KILLEEN, Texas (AP) — An invasive underwater weed is spreading in a Central Texas lake popular with anglers, tangling boat propellers and threatening the fish.

The weed is hydrilla, an aquatic plant initially imported and sold as an aquarium plant in the 1950s that has become one of the world’s most invasive plants. Fishing guide Bob Maindelle says its presence is at an all-time high in Stillhouse Hollow Lake, about 13 miles (20 kilometers) southeast of Killeen.
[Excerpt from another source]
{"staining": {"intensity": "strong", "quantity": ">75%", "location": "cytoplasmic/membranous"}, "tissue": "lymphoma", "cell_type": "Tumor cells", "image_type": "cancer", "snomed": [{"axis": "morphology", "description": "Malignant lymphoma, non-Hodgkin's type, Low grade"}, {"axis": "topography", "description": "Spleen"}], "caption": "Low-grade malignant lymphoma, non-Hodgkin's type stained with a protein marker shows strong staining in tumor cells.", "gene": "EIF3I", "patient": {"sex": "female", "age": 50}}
“So much hydrilla has now grown in Stillhouse that entire coves are now completely inaccessible to boating anglers because the matted vegetation entangles the propellers of both outboard engines and electric trolling motors, thus prohibiting access,” Maindelle wrote recently in the Killeen Daily Herald.

The plants are spread by uncleaned boats and form thick mats on water surfaces, changing their pH levels, stripping them of oxygen, restricting native plant growth, blocking nutrients for aquatic animals, and hindering irrigation, recreation and water flow, according to the Texas Invasive Species Institute.

Furthermore, it can damage water quality and foster the growth of toxic blue-green algae. Such algae were linked to the recent sudden deaths of multiple dogs at nearby Belton Lake.